Beide Seiten seien gefordert gemäß einer uralten soziologischen Definition von Integration: "Dass Integration nicht nur Teilhabe und Eingliederung, sondern auch Zusammenhalt meint", sagt die Soziologin und räumt mit einem Missverständnis auf:
"Zusammenhalt in einer modernen Gesellschaft heißt auch, dass es in Ordnung ist, wenn man nebeneinander lebt. Nicht alle müssen sich lieben. Und nicht alle EinwanderInnen müssen mit allen Biodeutschen einverstanden sein und umgekehrt."
Diejenigen, fast ausschließlich Männer, die ihr Hassmails geschickt hätten, könne sie sich nicht in einem Integrationskurs vorstellen, der als Angebot zu verstehen sei, erläutert Annette Treibel.
"Mir ist auch klar, dass PolitikerInnen wie Alexander Gauland oder Frauke Petry vermutlich nicht kommen würden, und wenn doch, dann nur, um Munition für ihre Tiraden zu sammeln."
Jeder Zweite misstraut den Medien
Auf die beiden und vor allem auf viele ihrer Wähler, aber nicht nur auf die, dürfte folgende Bemerkung des Journalismusforschers Kim Otto im Gespräch mit Sebastian Jannasch von der SÜDDEUTSCHEN ZEITUNG zutreffen:
"Für sie sind die Medien Teil des Systems, des Establishments, das sie ablehnen."

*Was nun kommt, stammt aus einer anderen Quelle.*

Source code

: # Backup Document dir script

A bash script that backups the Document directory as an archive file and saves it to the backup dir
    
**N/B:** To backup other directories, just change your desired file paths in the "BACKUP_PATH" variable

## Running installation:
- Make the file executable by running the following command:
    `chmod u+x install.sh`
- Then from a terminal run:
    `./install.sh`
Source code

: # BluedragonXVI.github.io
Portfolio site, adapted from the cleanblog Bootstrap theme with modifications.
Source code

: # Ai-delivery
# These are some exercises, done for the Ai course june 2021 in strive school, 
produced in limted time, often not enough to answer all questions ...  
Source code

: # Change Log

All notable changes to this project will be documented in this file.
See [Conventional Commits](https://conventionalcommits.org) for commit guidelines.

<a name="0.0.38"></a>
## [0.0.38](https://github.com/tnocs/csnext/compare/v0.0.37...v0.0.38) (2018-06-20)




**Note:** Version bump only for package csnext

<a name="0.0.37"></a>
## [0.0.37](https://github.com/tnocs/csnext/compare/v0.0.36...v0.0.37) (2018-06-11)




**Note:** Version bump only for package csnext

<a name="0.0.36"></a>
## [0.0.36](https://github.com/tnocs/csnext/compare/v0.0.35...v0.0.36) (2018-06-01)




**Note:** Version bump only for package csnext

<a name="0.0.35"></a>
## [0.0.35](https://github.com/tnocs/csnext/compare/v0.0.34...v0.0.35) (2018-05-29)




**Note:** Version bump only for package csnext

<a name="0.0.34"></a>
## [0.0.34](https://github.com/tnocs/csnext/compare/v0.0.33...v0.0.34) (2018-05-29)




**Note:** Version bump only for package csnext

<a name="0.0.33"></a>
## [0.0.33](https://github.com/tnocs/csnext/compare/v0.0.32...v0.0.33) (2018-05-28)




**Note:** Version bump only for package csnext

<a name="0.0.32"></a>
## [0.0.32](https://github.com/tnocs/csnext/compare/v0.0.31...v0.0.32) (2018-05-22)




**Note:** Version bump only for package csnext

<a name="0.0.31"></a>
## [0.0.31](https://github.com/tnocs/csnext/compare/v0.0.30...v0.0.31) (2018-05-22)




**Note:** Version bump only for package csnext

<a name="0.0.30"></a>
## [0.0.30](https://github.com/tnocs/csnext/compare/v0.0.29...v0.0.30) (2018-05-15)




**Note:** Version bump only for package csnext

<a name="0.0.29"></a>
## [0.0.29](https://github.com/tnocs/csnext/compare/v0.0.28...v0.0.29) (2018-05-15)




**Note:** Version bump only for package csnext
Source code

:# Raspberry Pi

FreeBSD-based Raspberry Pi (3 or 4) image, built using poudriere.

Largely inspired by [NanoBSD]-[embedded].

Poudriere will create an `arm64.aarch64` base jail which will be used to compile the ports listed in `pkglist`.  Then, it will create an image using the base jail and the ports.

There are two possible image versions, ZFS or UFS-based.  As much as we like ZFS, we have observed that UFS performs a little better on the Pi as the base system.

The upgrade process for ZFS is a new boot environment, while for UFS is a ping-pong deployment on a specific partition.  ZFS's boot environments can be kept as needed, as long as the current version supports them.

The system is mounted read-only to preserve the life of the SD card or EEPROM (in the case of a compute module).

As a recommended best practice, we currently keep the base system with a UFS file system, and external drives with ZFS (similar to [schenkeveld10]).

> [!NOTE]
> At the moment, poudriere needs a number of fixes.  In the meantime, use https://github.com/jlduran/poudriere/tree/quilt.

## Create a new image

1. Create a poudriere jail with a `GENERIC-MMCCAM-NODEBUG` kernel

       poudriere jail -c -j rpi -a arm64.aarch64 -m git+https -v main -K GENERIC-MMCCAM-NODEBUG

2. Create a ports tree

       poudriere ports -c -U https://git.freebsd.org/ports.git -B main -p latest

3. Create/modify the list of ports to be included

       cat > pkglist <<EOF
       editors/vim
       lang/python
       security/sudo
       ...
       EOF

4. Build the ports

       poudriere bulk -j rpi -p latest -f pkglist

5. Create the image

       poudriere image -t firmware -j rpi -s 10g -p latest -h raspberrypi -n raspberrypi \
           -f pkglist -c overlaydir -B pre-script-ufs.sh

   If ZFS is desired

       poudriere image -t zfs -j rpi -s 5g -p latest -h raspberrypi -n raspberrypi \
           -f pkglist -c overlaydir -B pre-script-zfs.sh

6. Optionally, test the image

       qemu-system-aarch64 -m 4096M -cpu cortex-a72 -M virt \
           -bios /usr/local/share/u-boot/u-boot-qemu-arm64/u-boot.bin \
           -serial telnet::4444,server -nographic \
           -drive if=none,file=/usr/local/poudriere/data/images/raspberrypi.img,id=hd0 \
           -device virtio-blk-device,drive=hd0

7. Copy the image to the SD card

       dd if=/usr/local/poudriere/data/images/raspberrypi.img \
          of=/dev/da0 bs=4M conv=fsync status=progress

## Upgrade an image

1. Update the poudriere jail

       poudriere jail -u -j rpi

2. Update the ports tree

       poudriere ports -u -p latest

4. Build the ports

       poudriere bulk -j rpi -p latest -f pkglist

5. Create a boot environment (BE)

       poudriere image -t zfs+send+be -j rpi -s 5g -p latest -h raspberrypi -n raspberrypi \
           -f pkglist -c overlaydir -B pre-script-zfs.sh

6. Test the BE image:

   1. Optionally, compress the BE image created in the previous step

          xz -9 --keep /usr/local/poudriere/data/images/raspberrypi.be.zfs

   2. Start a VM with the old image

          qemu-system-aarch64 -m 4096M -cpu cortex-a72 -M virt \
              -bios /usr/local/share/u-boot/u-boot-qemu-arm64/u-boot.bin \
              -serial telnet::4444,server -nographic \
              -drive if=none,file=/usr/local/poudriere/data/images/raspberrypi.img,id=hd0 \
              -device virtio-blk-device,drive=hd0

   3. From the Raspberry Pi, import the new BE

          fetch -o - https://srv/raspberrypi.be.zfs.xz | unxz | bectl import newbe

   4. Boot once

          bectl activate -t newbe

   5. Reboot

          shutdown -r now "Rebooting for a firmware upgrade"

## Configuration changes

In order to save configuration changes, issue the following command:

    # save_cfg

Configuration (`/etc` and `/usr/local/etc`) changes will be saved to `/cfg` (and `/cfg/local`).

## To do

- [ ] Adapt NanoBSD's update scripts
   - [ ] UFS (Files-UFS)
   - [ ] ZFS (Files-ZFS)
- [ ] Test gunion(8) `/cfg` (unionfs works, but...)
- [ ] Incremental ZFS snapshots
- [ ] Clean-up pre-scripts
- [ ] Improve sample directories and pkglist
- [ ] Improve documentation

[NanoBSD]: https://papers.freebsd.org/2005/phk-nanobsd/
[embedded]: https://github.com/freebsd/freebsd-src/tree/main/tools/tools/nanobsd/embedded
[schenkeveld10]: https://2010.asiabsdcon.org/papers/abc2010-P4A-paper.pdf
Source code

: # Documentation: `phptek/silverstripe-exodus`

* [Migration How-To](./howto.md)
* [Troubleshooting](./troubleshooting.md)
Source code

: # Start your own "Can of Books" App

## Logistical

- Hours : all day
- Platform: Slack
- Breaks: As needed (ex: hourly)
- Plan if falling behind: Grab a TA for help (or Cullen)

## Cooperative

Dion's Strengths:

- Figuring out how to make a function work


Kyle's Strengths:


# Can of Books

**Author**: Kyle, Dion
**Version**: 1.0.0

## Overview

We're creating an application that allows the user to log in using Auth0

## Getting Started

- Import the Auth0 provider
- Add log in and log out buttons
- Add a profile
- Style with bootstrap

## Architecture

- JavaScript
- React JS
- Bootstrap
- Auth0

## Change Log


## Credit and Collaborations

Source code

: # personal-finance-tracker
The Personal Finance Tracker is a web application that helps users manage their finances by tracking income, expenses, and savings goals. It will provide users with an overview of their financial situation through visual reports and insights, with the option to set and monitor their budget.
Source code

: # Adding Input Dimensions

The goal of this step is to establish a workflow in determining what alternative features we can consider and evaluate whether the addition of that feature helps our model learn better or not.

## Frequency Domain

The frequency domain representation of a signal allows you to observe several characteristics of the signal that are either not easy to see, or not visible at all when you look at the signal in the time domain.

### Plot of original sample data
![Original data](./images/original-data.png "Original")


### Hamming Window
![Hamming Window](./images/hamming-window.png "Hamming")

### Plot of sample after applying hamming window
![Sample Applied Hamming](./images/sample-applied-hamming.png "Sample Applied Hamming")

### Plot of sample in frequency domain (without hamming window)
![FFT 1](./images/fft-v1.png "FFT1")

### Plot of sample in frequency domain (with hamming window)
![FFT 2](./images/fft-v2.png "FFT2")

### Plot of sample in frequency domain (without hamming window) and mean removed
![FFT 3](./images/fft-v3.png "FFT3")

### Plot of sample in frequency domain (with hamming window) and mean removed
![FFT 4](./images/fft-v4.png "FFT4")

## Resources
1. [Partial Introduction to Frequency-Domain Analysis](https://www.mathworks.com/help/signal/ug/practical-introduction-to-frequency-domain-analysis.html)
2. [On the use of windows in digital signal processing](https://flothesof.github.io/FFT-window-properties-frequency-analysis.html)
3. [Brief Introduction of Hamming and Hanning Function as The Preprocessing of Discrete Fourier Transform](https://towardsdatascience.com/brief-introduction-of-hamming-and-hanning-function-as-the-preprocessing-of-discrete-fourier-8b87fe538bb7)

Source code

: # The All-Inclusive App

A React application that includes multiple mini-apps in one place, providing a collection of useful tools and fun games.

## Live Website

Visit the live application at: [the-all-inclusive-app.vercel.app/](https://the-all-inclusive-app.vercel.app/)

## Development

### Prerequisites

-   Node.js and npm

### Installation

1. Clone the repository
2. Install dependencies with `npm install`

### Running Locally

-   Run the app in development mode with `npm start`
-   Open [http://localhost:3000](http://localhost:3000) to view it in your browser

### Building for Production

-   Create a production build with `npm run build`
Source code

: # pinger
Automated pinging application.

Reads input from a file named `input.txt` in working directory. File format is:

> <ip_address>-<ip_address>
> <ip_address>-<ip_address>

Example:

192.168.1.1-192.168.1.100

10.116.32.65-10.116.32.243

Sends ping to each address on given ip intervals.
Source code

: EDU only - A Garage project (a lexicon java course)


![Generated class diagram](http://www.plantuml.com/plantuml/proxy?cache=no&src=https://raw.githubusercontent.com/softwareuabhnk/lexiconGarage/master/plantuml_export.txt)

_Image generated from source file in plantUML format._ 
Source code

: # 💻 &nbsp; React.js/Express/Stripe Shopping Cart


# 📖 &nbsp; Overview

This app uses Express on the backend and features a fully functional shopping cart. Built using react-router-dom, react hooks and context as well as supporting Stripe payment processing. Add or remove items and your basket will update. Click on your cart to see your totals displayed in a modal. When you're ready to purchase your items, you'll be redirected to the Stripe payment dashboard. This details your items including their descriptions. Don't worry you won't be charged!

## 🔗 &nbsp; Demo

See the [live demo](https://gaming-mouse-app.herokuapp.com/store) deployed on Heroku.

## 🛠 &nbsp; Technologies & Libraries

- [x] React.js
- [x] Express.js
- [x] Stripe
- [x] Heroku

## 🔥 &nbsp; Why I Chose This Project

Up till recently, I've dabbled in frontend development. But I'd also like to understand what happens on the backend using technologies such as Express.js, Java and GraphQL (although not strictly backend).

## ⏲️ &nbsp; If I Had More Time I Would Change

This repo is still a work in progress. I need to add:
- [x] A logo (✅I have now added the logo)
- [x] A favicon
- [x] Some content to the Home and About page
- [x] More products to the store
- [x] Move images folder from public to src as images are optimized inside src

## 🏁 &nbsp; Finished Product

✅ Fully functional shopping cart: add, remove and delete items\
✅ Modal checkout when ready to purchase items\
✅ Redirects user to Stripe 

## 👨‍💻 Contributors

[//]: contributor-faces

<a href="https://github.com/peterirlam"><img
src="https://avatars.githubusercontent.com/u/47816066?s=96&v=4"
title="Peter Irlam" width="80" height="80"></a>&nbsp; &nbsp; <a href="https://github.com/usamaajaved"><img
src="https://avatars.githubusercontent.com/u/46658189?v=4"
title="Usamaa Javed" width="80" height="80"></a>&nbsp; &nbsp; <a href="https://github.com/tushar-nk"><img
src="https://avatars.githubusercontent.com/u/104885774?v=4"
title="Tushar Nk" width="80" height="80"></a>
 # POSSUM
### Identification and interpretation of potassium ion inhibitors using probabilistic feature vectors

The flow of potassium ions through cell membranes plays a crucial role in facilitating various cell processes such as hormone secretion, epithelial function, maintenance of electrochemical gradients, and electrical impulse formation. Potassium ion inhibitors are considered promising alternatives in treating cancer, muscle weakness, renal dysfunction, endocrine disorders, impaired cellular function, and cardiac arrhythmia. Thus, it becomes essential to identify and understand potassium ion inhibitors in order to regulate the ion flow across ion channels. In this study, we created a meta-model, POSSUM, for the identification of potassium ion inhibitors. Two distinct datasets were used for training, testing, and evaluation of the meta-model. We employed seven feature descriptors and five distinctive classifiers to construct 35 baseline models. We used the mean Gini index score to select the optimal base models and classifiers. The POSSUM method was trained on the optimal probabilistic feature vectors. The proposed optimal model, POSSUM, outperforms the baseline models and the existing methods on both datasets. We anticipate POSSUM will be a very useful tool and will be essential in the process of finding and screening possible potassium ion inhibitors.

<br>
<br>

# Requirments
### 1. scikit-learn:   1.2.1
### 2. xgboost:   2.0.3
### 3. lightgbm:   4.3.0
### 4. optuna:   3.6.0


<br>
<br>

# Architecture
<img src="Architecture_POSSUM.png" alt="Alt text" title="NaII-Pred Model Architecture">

Otto hat Daten der Europäischen Kommission zu der Frage ausgewertet, wie sehr oder wenig die Deutschen den Medien vertrauen. Demnach habe das Misstrauen von 45 Prozent im Jahr 2014 auf nun 49 Prozent zugenommen. Gegenüber der Presse stärker als gegenüber dem Rundfunk.
Überrascht hat den Forscher vor allem ein Befund: dass ganz besonders junge Deutsche den Medien misstrauen:
"Fast 63 Prozent der 25-34-Jährigen vertrauen der Presse nicht, 2014 war noch weniger als die Hälfte in der Altersgruppe skeptisch eingestellt. Das ist ein gravierender Anstieg."
Und das hänge wiederum vermutlich damit zusammen, dass die jungen Leute ihre Nachrichten vor allem über ungeprüfte Quellen im Internet bezögen, die dann den Informationen der etablierten Medien widersprächen.